Directions for this task
Without the pictures, set down the records below word for word.

Records for the task
>>

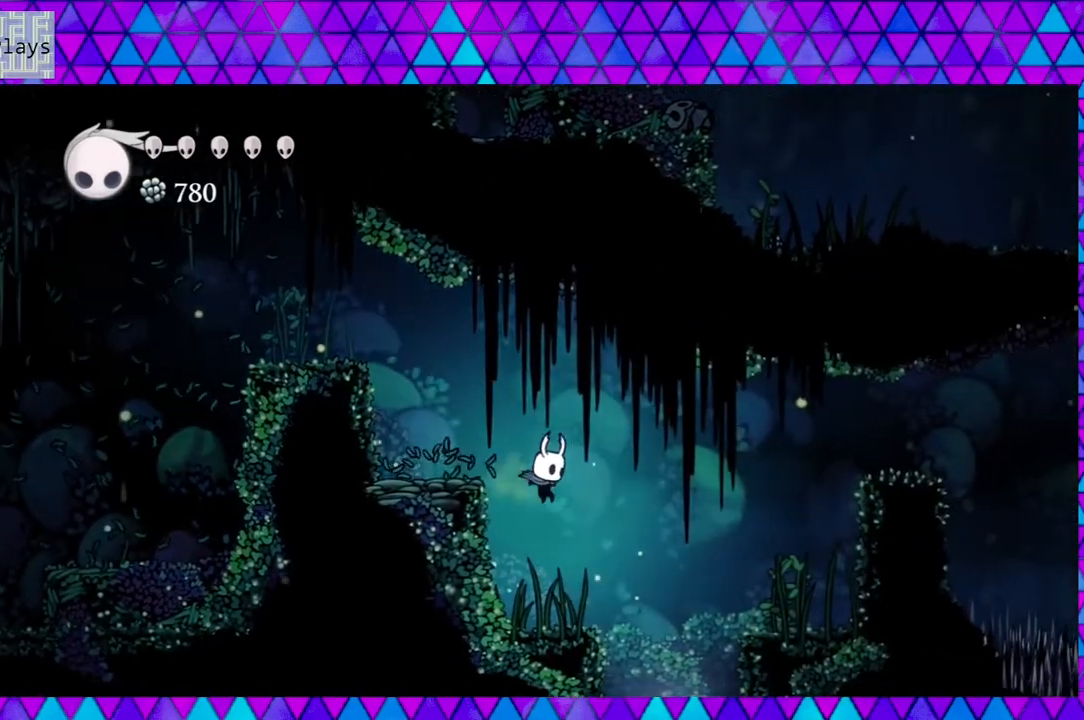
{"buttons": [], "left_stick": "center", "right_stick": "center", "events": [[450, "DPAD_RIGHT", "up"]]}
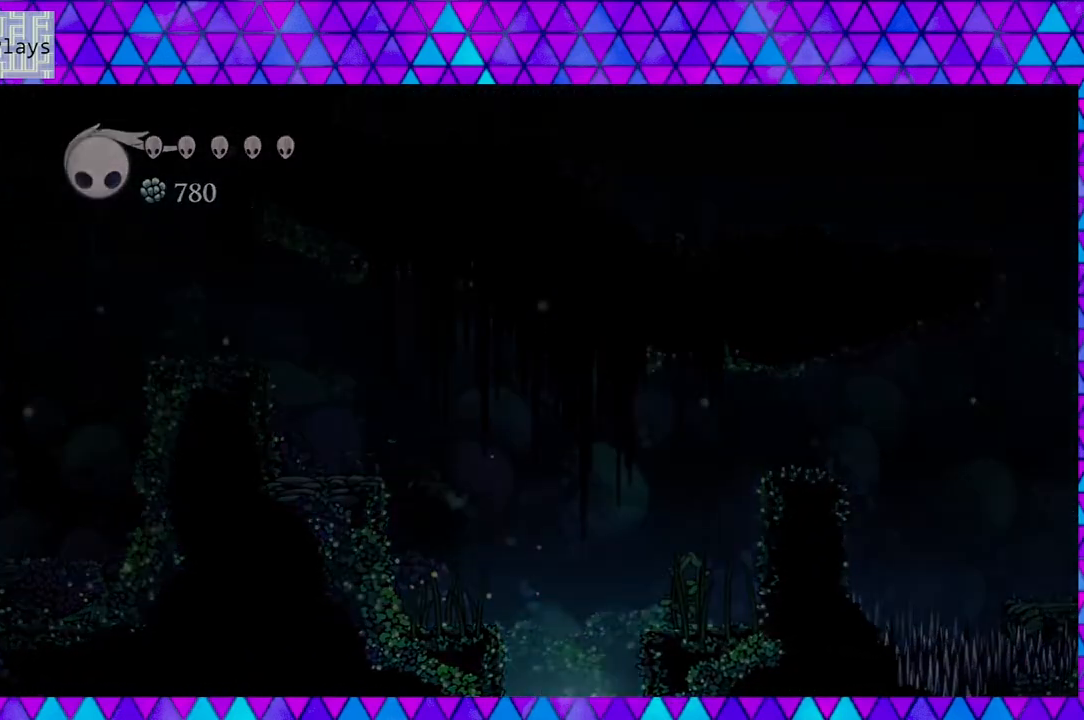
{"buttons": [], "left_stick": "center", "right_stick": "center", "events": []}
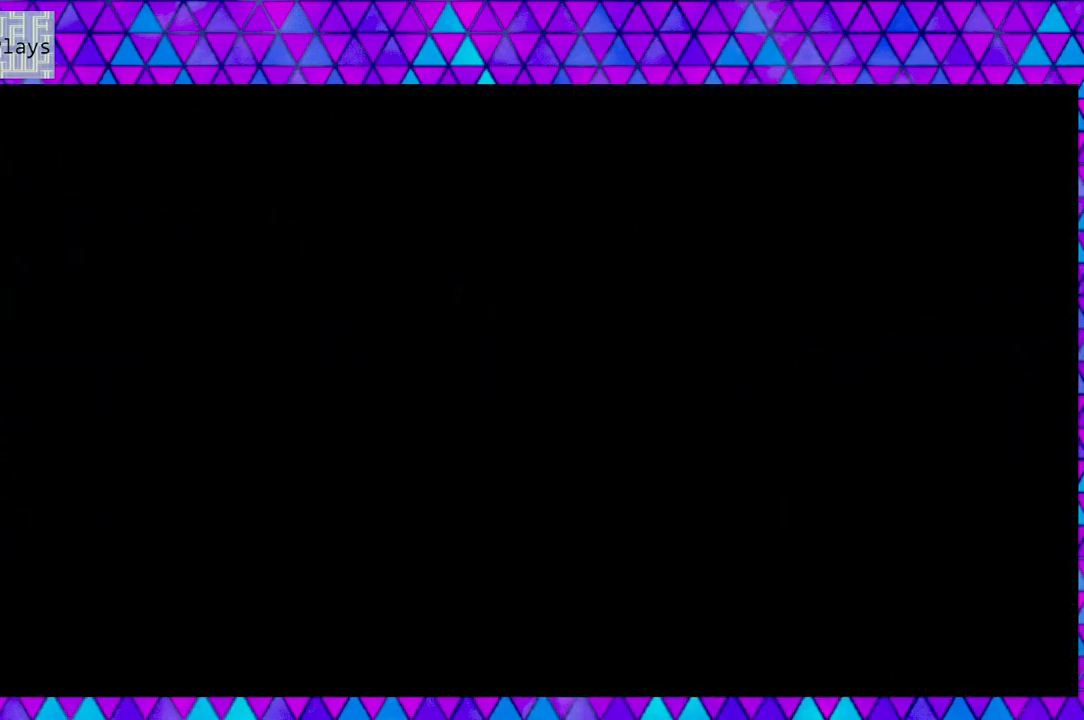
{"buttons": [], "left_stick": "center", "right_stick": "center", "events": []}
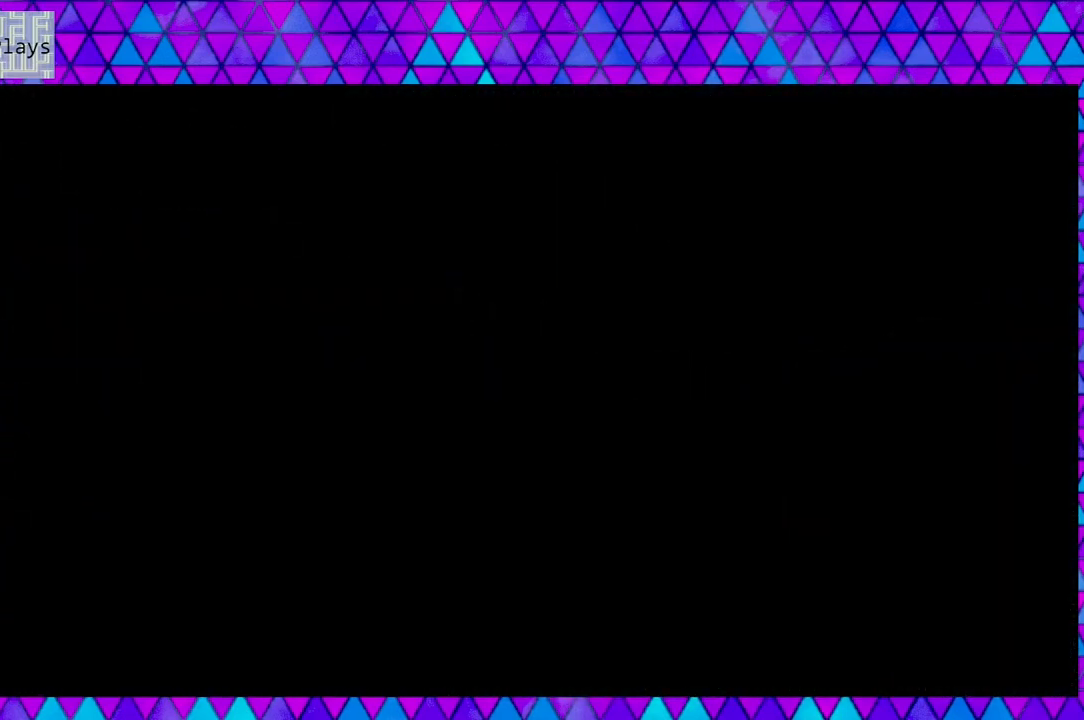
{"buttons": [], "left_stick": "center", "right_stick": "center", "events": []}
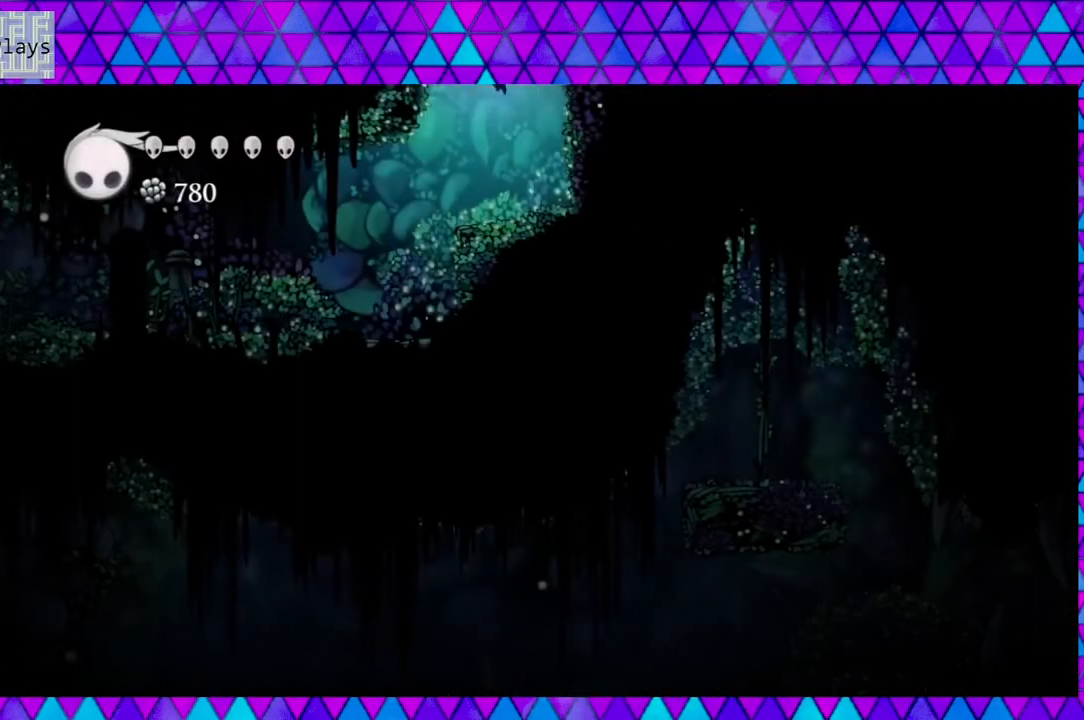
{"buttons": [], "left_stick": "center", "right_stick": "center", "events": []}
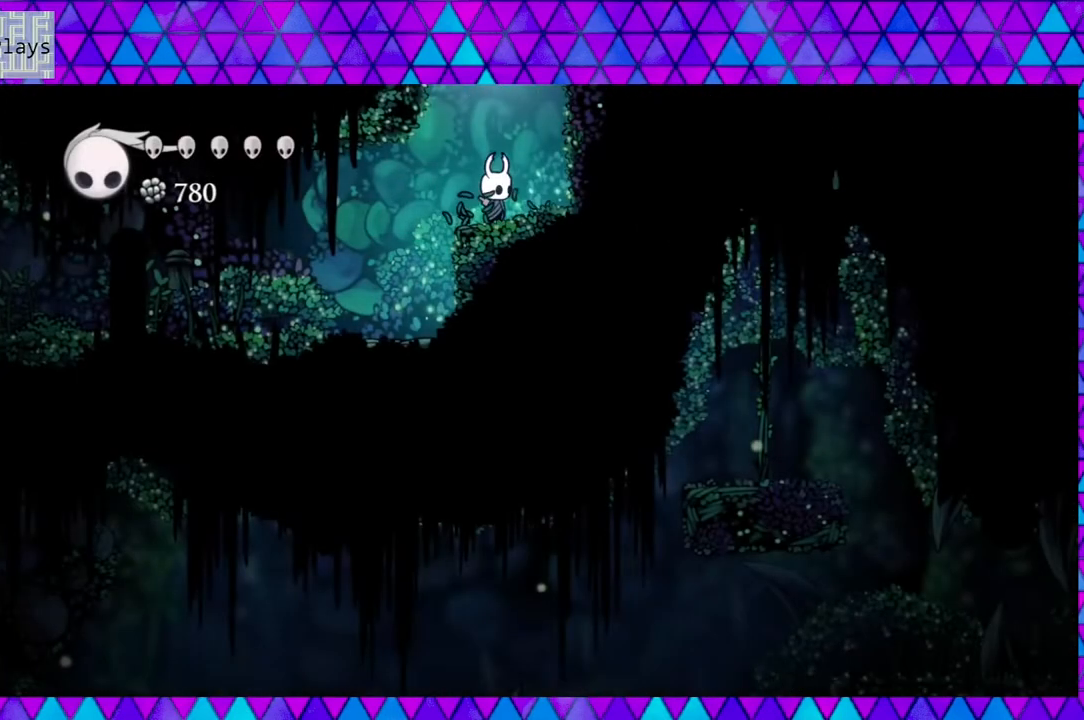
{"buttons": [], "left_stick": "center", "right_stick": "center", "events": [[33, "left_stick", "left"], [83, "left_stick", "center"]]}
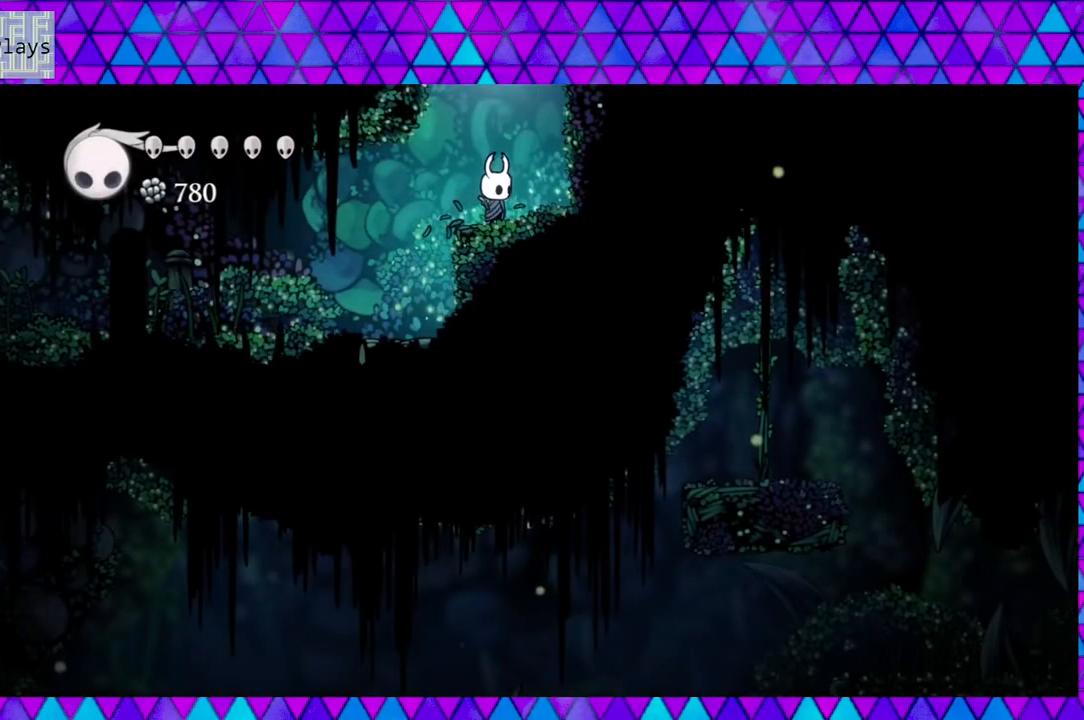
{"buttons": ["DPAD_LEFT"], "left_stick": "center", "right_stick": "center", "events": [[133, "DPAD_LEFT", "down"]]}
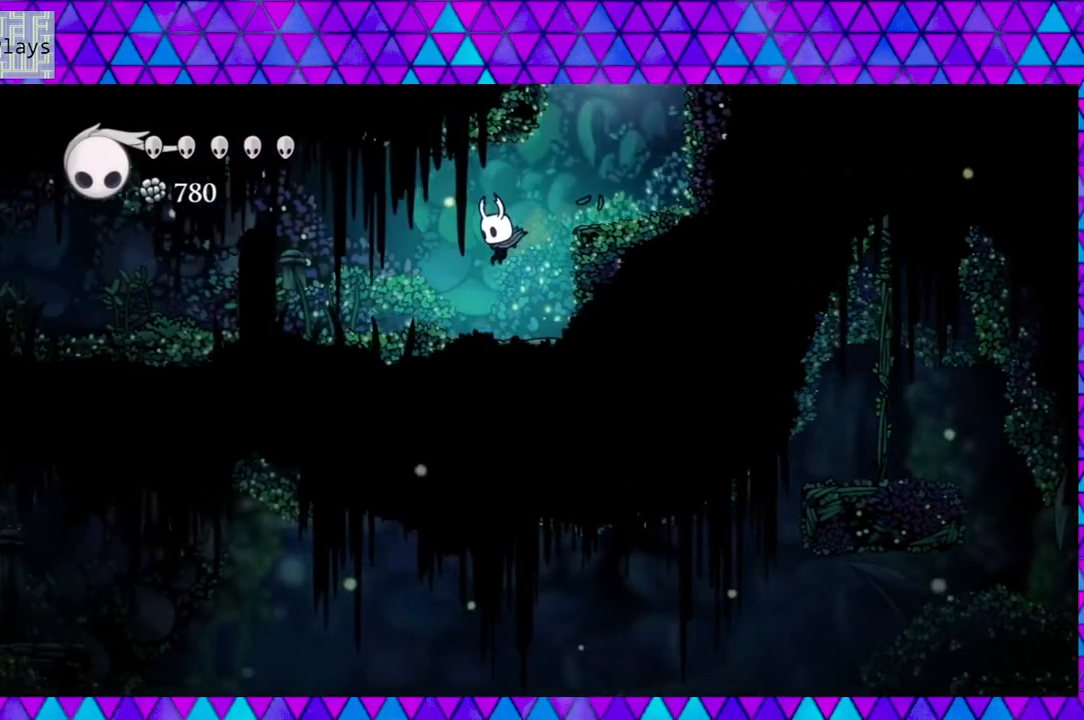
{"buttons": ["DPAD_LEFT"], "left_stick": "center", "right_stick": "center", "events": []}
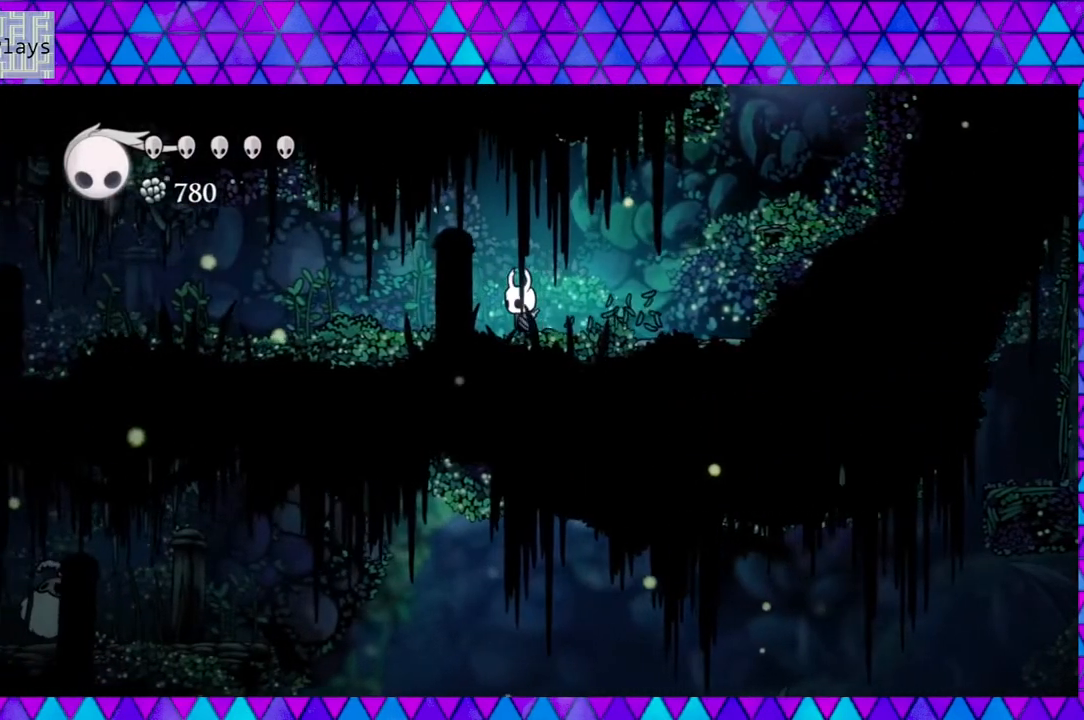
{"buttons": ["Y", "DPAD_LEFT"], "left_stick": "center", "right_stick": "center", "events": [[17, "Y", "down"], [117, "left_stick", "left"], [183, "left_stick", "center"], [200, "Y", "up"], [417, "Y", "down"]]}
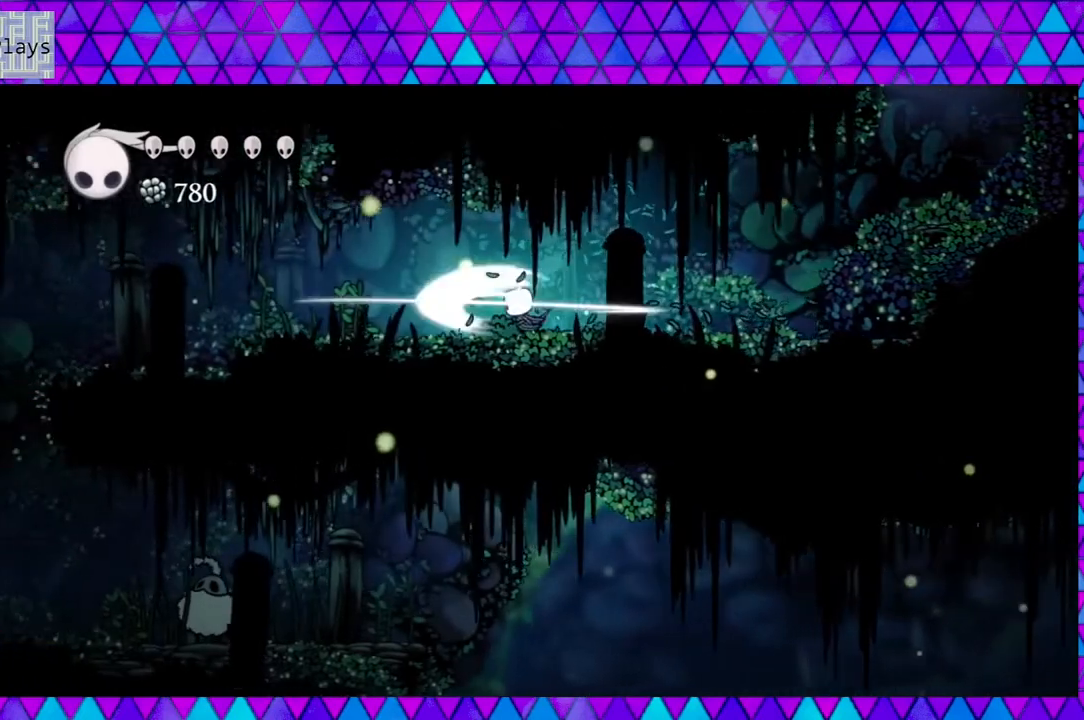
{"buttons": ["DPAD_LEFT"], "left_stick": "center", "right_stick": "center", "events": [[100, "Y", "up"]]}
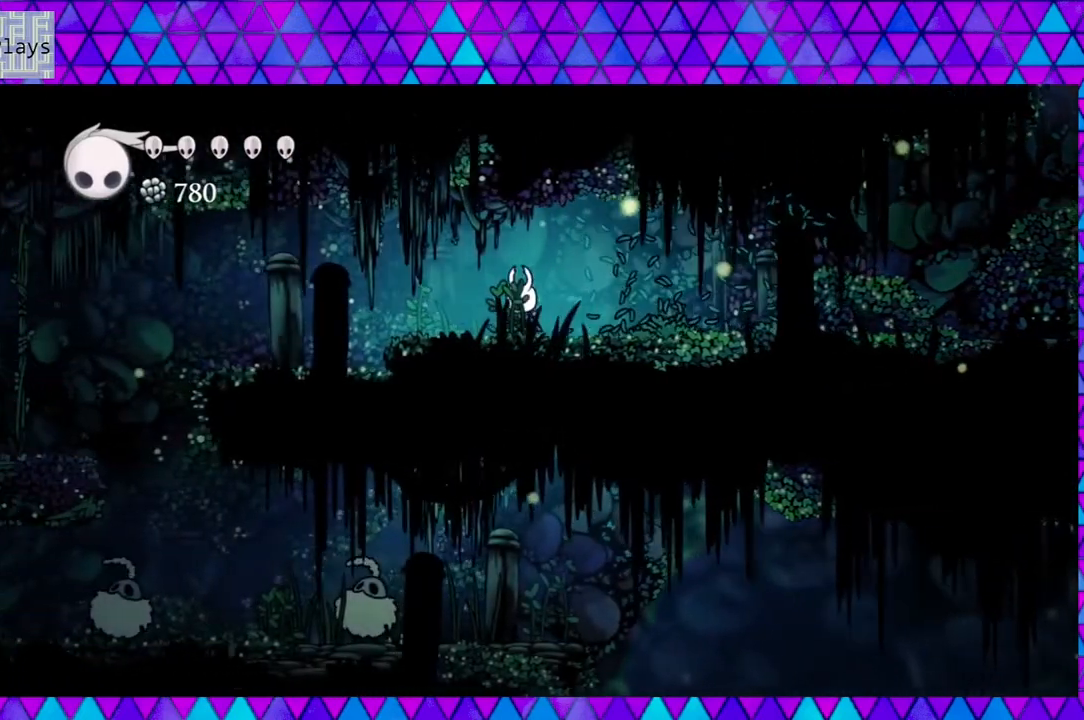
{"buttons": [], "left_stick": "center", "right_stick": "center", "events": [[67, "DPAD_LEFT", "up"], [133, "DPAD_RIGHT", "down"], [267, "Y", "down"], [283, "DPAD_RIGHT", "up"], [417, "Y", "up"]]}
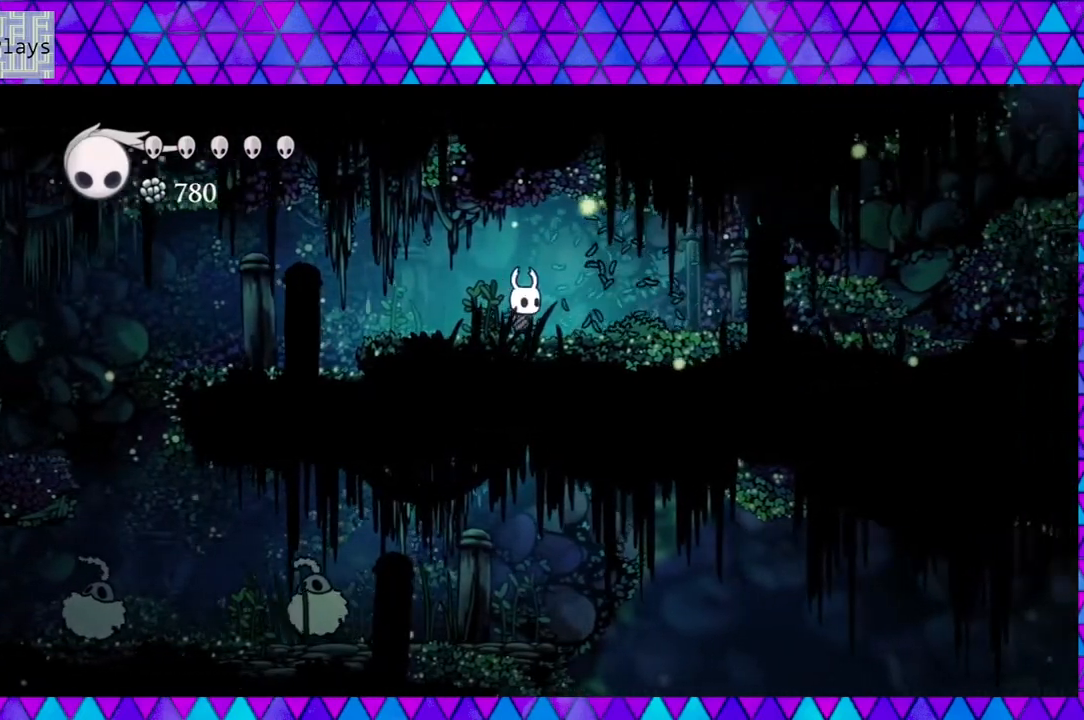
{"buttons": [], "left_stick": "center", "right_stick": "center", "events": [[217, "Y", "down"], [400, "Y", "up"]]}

<<

Task output
{"buttons": [], "left_stick": "center", "right_stick": "center", "events": [[450, "DPAD_RIGHT", "up"]]}
{"buttons": [], "left_stick": "center", "right_stick": "center", "events": []}
{"buttons": [], "left_stick": "center", "right_stick": "center", "events": []}
{"buttons": [], "left_stick": "center", "right_stick": "center", "events": []}
{"buttons": [], "left_stick": "center", "right_stick": "center", "events": []}
{"buttons": [], "left_stick": "center", "right_stick": "center", "events": [[33, "left_stick", "left"], [83, "left_stick", "center"]]}
{"buttons": ["DPAD_LEFT"], "left_stick": "center", "right_stick": "center", "events": [[133, "DPAD_LEFT", "down"]]}
{"buttons": ["DPAD_LEFT"], "left_stick": "center", "right_stick": "center", "events": []}
{"buttons": ["Y", "DPAD_LEFT"], "left_stick": "center", "right_stick": "center", "events": [[17, "Y", "down"], [117, "left_stick", "left"], [183, "left_stick", "center"], [200, "Y", "up"], [417, "Y", "down"]]}
{"buttons": ["DPAD_LEFT"], "left_stick": "center", "right_stick": "center", "events": [[100, "Y", "up"]]}
{"buttons": [], "left_stick": "center", "right_stick": "center", "events": [[67, "DPAD_LEFT", "up"], [133, "DPAD_RIGHT", "down"], [267, "Y", "down"], [283, "DPAD_RIGHT", "up"], [417, "Y", "up"]]}
{"buttons": [], "left_stick": "center", "right_stick": "center", "events": [[217, "Y", "down"], [400, "Y", "up"]]}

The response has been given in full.